Task to carry out
Using the records that follow, copy every line containing the word "keys".

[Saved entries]
:::::
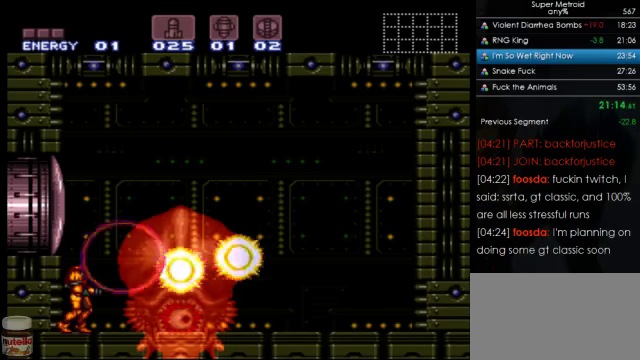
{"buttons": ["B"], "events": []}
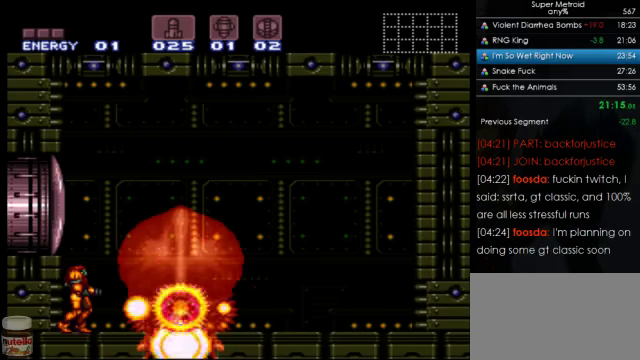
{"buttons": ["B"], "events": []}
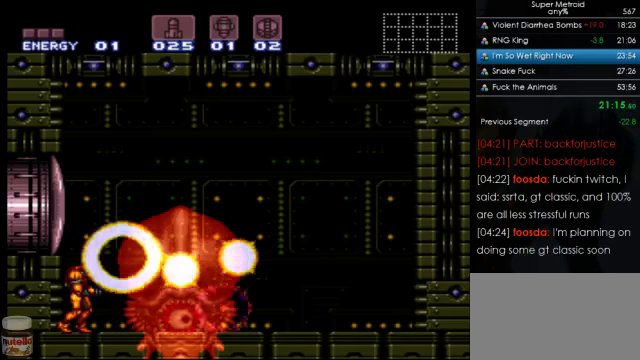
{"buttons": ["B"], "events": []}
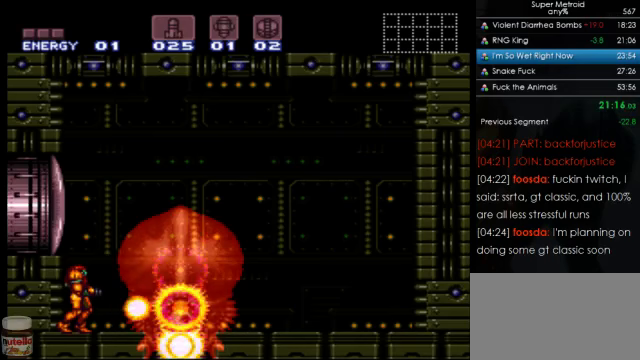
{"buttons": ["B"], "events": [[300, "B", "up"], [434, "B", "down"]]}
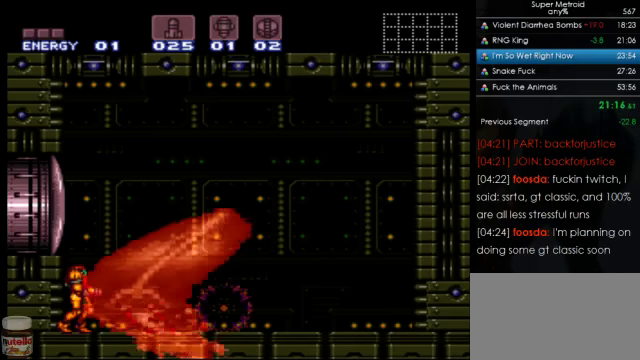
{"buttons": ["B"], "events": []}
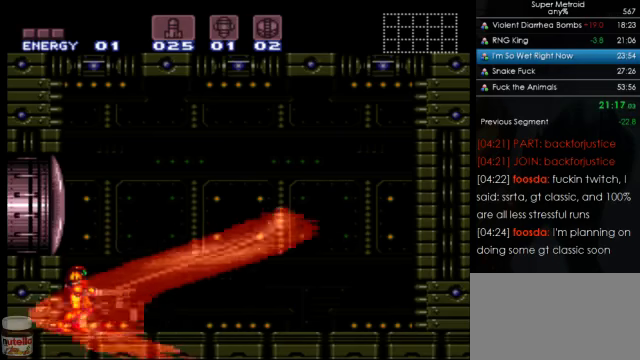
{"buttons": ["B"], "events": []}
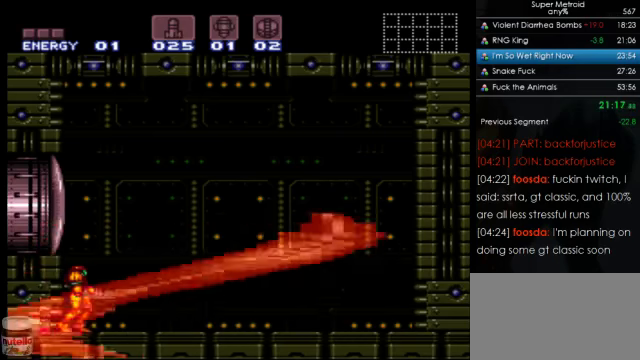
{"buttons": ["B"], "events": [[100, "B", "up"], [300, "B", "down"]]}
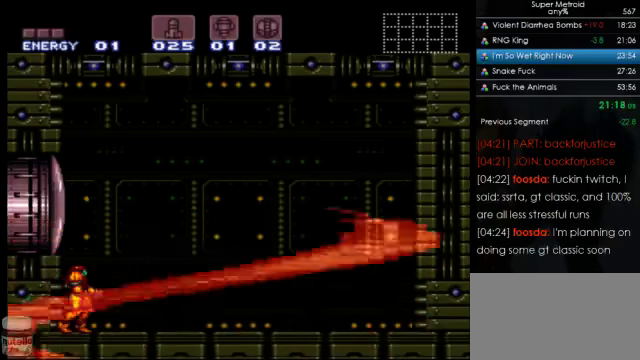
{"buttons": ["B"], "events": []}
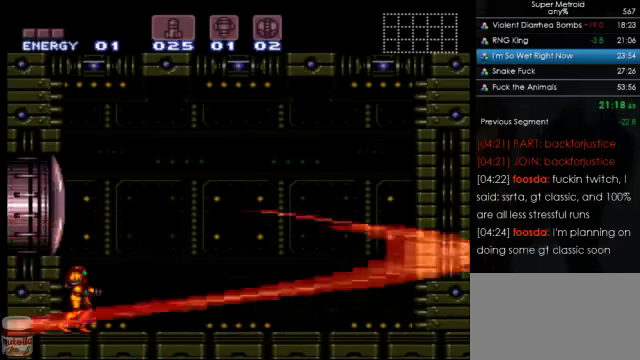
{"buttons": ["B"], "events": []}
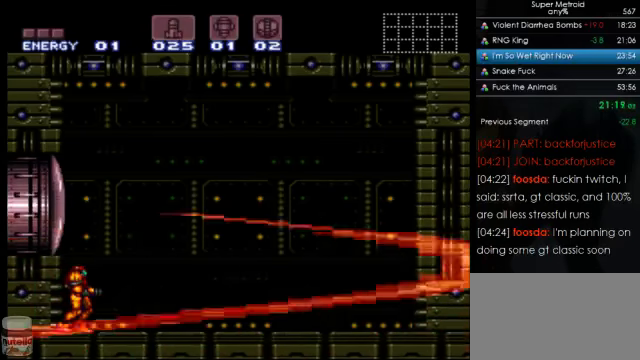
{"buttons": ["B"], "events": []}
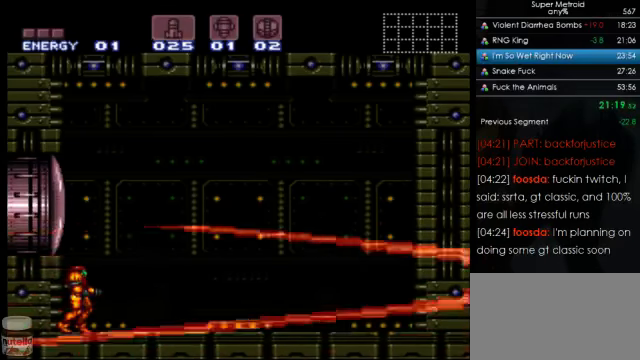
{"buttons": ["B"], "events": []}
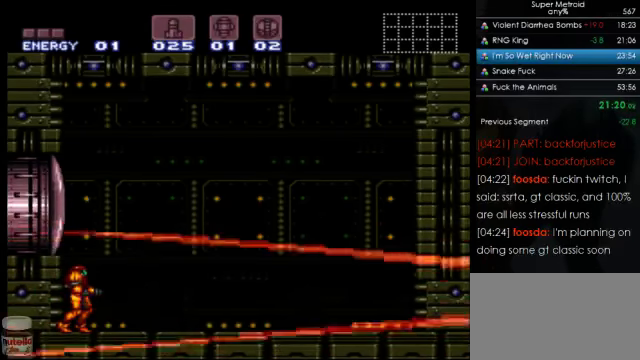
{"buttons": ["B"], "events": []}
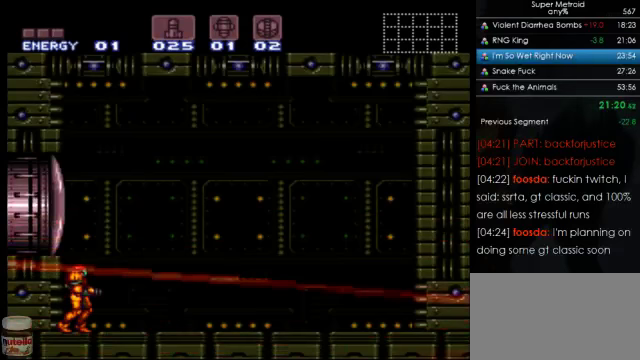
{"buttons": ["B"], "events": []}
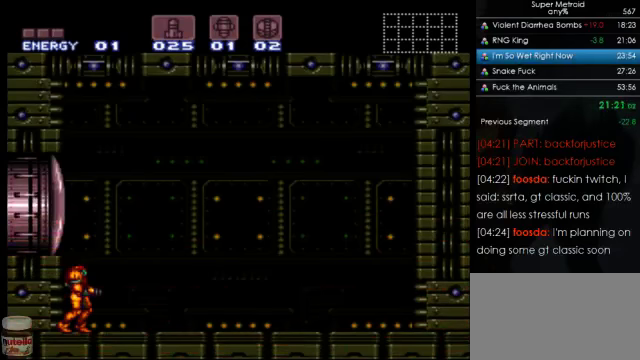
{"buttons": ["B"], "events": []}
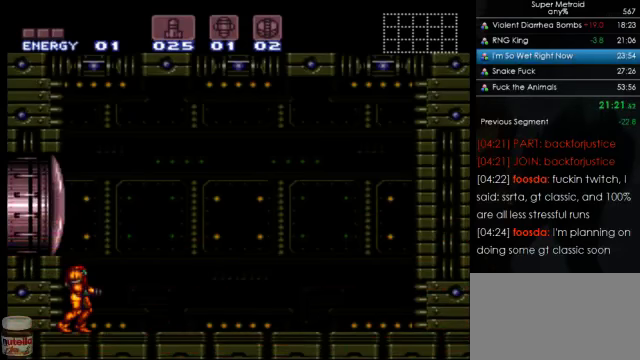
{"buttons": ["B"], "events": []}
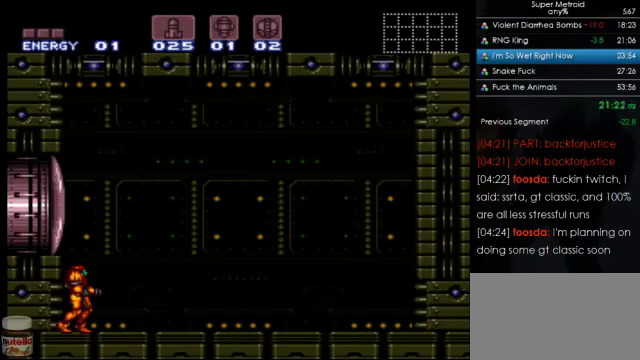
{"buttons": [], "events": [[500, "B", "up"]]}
:::::
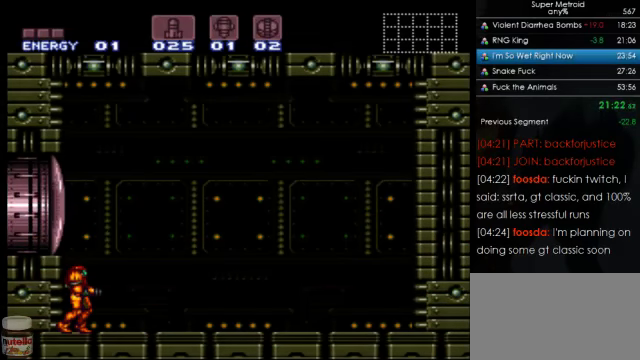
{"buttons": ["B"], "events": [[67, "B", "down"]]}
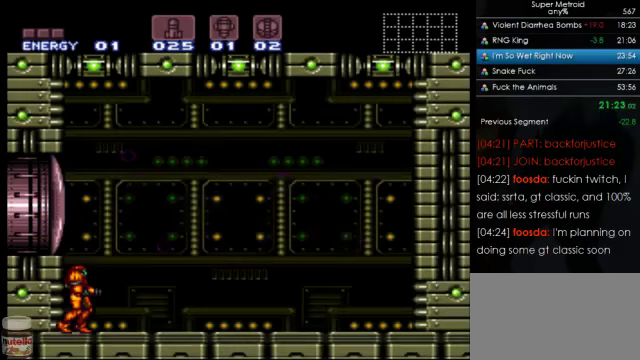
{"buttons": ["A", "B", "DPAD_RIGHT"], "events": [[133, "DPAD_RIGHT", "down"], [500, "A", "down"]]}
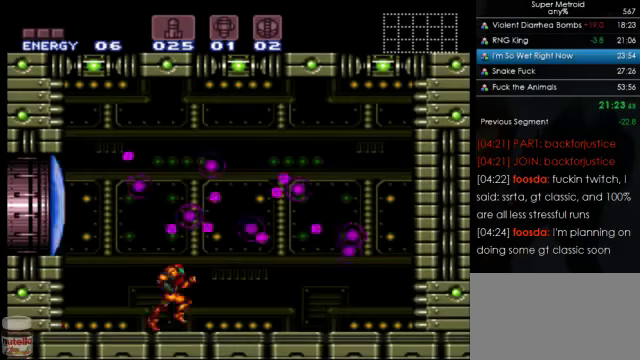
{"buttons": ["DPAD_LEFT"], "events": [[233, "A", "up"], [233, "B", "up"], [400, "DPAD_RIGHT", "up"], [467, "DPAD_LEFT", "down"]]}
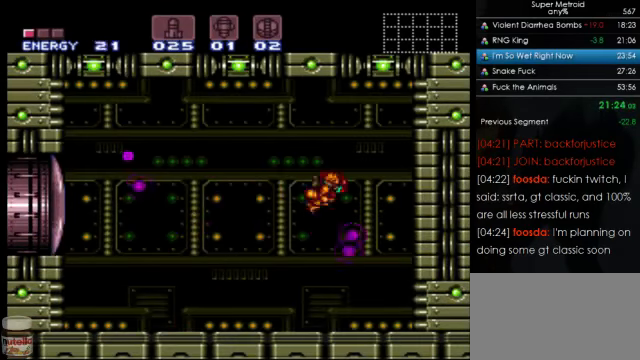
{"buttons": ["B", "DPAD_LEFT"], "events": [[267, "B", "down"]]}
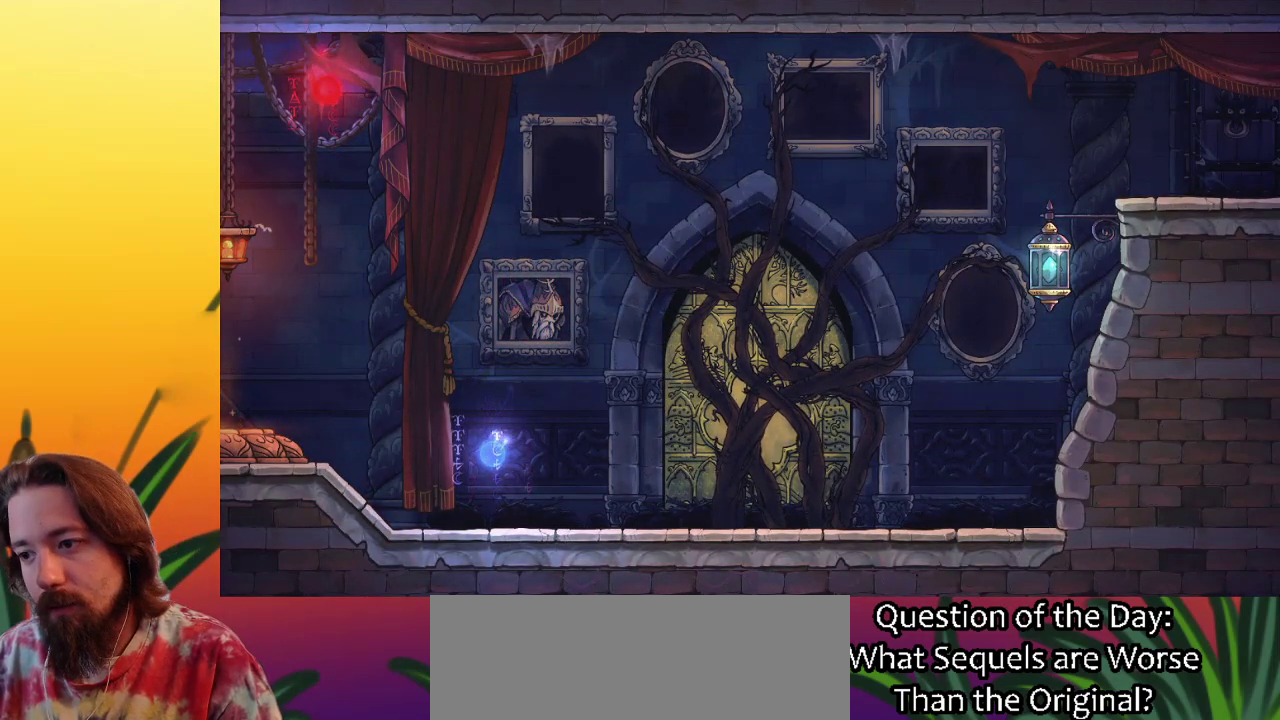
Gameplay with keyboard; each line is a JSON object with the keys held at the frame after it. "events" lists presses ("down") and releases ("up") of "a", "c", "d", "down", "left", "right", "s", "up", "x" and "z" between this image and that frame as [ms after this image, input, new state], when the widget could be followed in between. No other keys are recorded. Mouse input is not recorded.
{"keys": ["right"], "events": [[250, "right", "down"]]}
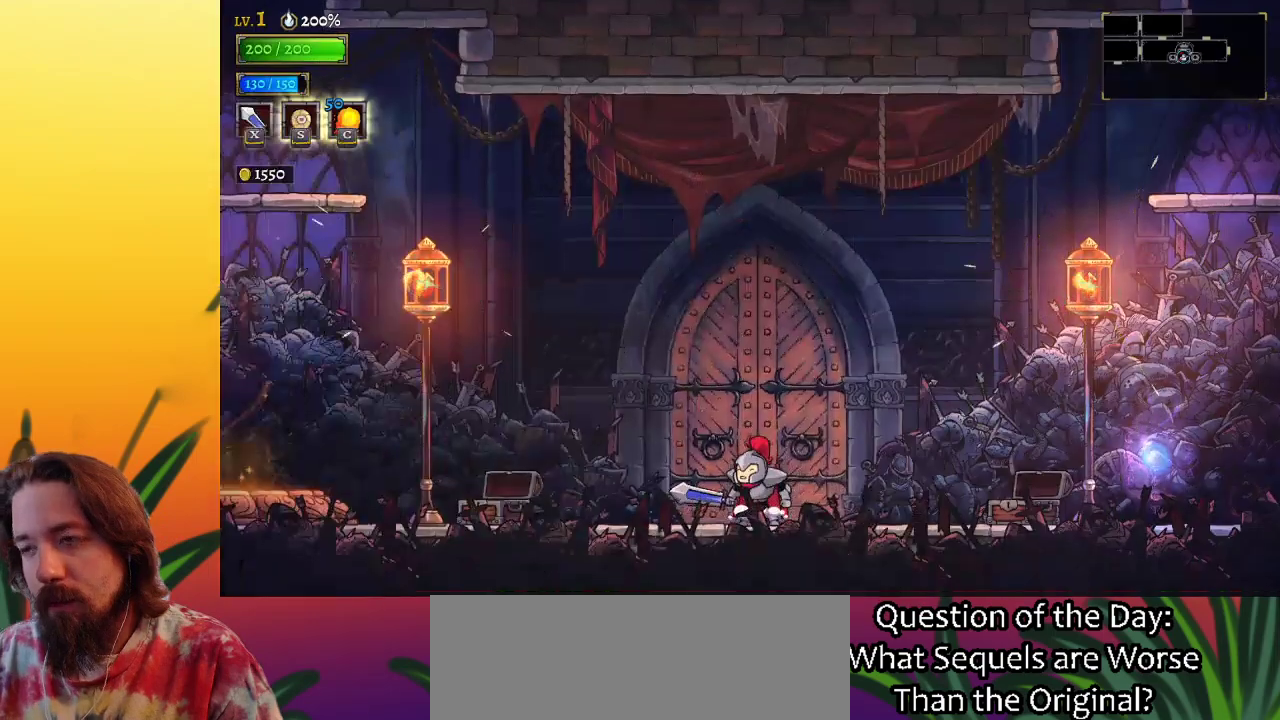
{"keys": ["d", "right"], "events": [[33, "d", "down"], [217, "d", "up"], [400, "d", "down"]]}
:::::
Expected output
Gameplay with keyboard; each line is a JSON object with the keys held at the frame after it. "events" lists presses ("down") and releases ("up") of "a", "c", "d", "down", "left", "right", "s", "up", "x" and "z" between this image and that frame as [ms after this image, input, new state], when the widget could be followed in between. No other keys are recorded. Mouse input is not recorded.
{"keys": ["right"], "events": [[250, "right", "down"]]}
{"keys": ["d", "right"], "events": [[33, "d", "down"], [217, "d", "up"], [400, "d", "down"]]}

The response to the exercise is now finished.